Remind yourself to sit comfortably, and even tie a little ribbon around your pinky to remind you to adjust your position every now and again, to relieve tension and prevent pain.
Arm position – When knitting, try to get your arms into a natural, comfortable position, similar to how they would be laid out if you had them resting on the table. This helps alleviate stress and pressure on your arms which leads down towards your wrists.
There are also some great hand and wrist stretches you can use.
Use the right yarn – A thicker yarn can cause more pain in your fingers, wrists, and hands as they are more difficult to work with, and do weigh considerably more.
Lighter needles – Heavy needles will not help your cause at all. Not only should you opt for needles which are lightweight such as plastic or bamboo, but circular knitting help as well. It is better to use circular needles when knitting larger projects. The circular needles help to distribute the weight of the piece easily, allowing some relief for your wrists and hands. You are also able to rest circular knitting on your lap, which stops you further from supporting the full weight of the project.
Try and use circular needles with a cable around 60cm long. This lets the project spread out on your lap nicely, giving extra weight relief.
Knit in the light – This might seem obvious, but knitting in a dim environment has many different negative effects. Not only is it difficult to read a pattern in the dark, but you will be hunched over more, which can cause tension and pain in your back and neck.
If you knit at night but don’t want all the lights on, look for a daylight lamp. They help provide natural light which makes knitting a breeze. You will be able to see your work much easier, but still, get to enjoy the relaxing calm of a dim room.
Listen To Your Body
You know your body best, and it deserves to be listened to when it tries to send you signs. Small pangs and tension are a sign that something isn’t right. From your neck to your shoulders, wrists to your fingers, take note if something feels out of the ordinary.
Do not wait for the pain to intensify to a point where it is almost unbearable to knit or make small, repetitive movements.
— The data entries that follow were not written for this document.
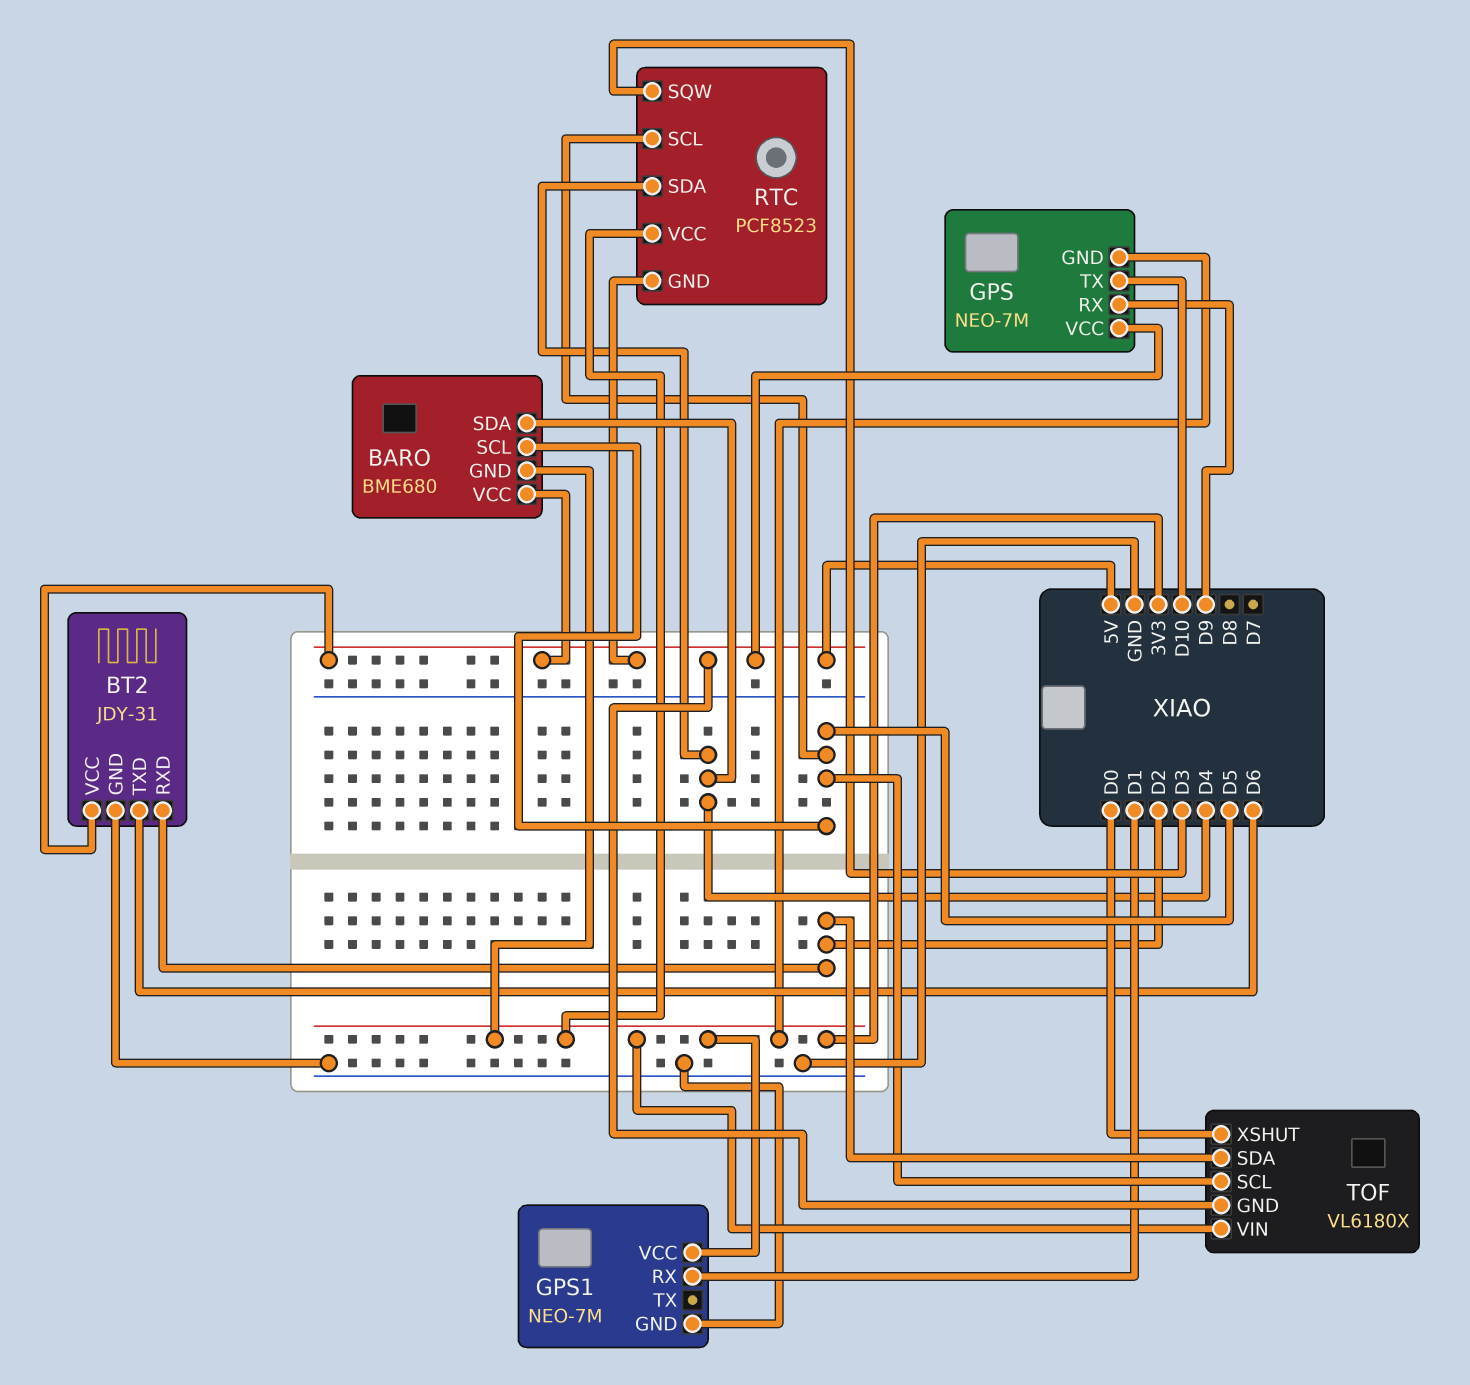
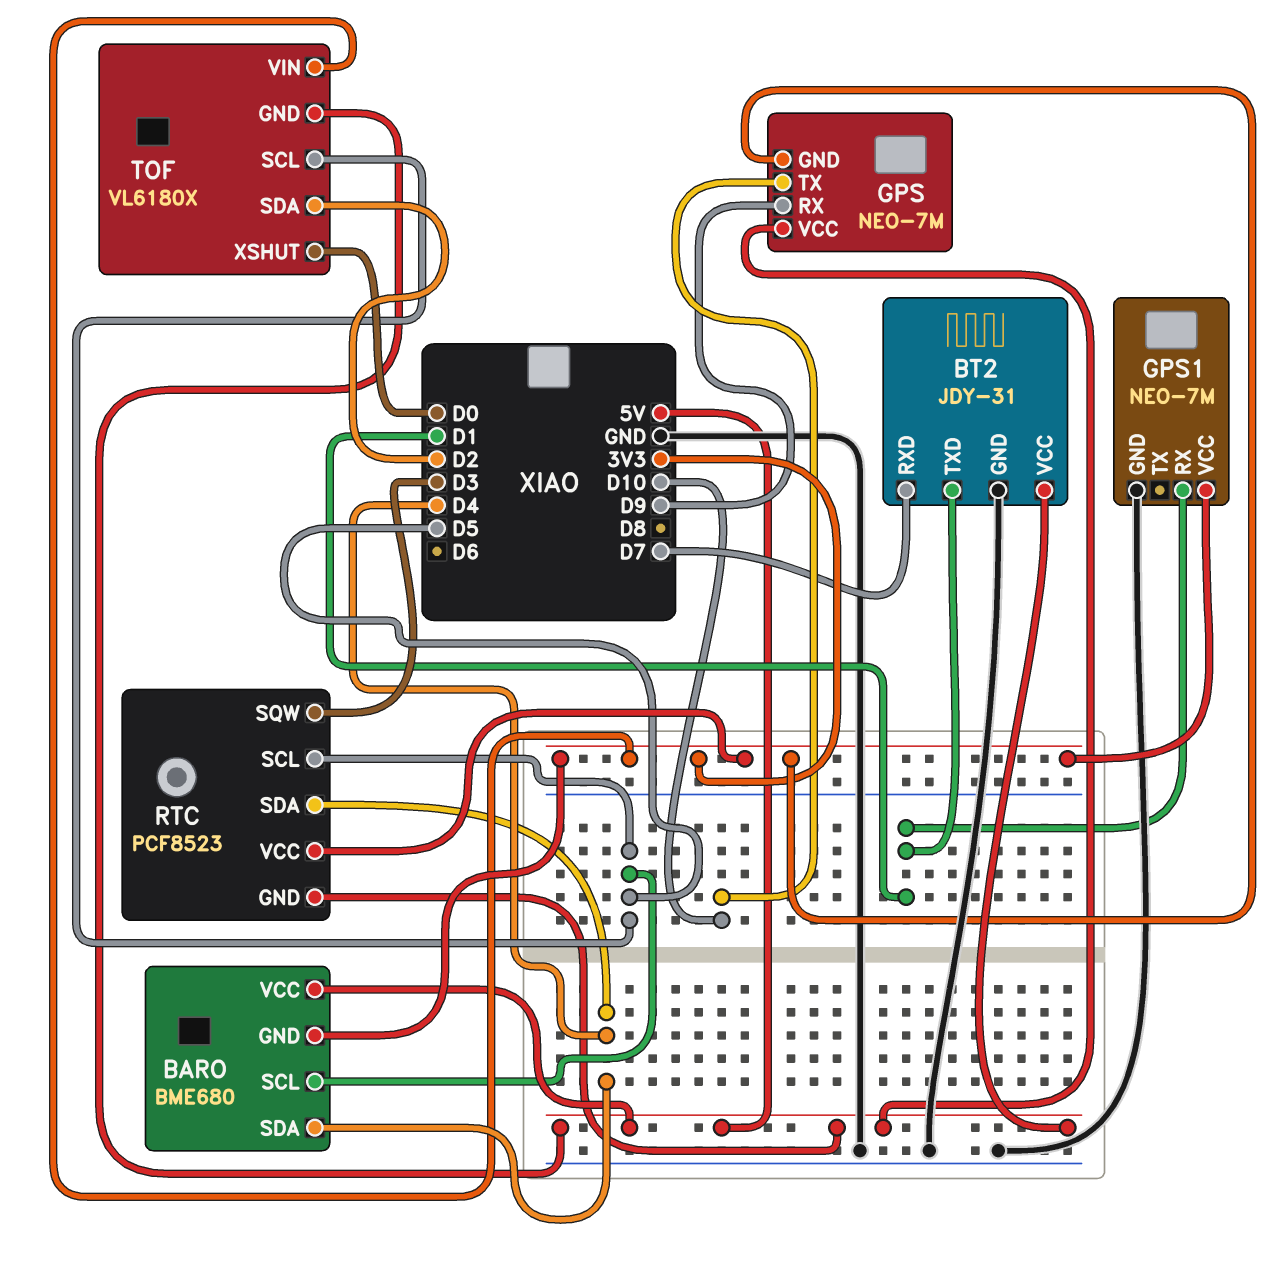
BT2 pin RXD: D2 -> D7
BT2 pin TXD: D6 -> D1

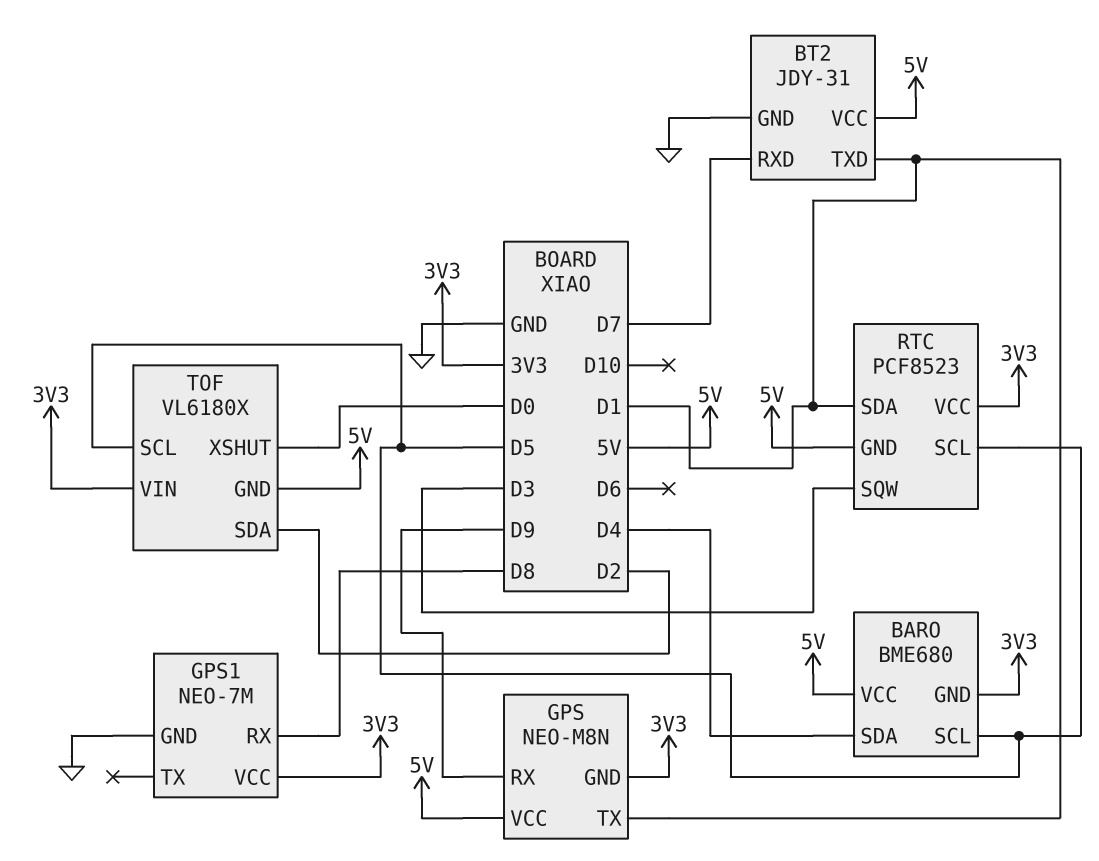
GPS: NEO-7M -> NEO-M8N
GPS pin TX: D10 -> D1
GPS1 pin RX: D1 -> D8
RTC pin SDA: D4 -> D1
When you feel the onset of these symptoms, try to practice the following:
Slow down – Try and adjust your movements to slow and small movements. This will take some time to get used to, but it gives your body, and especially your hands, a bit of a break. You will not be putting so much strain on them. Try to make as small a movement as possible, even if it means keeping your knitting close to you and knitting slowly.
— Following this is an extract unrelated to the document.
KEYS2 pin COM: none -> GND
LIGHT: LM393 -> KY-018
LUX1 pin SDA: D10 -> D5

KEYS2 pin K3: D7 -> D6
Rest – While you might be super excited to complete a project, your hands need a break. Take a bit of a break every 30 to 45 minutes, stretch out your fingers and wrists, take a little walk around and it should then be okay to get back to your project.
Heat and Cold packs – When you start feeling discomfort in your wrists, hands or fingers, apply a hot or cold pack to the affected area. This will help to reduce swelling and alleviate any pain if there is any present.
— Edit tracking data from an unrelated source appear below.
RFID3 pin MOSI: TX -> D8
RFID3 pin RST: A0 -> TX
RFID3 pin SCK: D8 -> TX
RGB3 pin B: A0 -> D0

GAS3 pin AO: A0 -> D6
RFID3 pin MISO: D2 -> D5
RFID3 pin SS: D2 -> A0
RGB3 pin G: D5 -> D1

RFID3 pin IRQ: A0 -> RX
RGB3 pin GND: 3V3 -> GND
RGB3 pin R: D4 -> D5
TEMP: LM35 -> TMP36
Elevate – Try and knit with your hands at a bit of an elevation. This will keep the blood flowing and ensure good circulation. This helps to avoid numbness and pins and needles.
Starting to put practices in place early will be the best bet in ensuring you can continue with your knitting journey. Ignoring all the signs and waiting until the pain is unbearable while knitting will take a lot of work to fix, and you may never get back to knitting normally again.
Ergonomic Knitting Needles
Pain in fingers, wrists, and hands is not a reason to give up knitting. There are some wonderful ergonomic knitting needles available to those who need a solution to knitting with carpal tunnel syndrome or arthritic hands.
It will be trial and error at first, finding the knitting needles that work best with your individual needs, but at the end of the day, ergonomic knitting needles are the best way to relieve pain, prevent injury, and ensure that you can continue creating beautiful knitted pieces.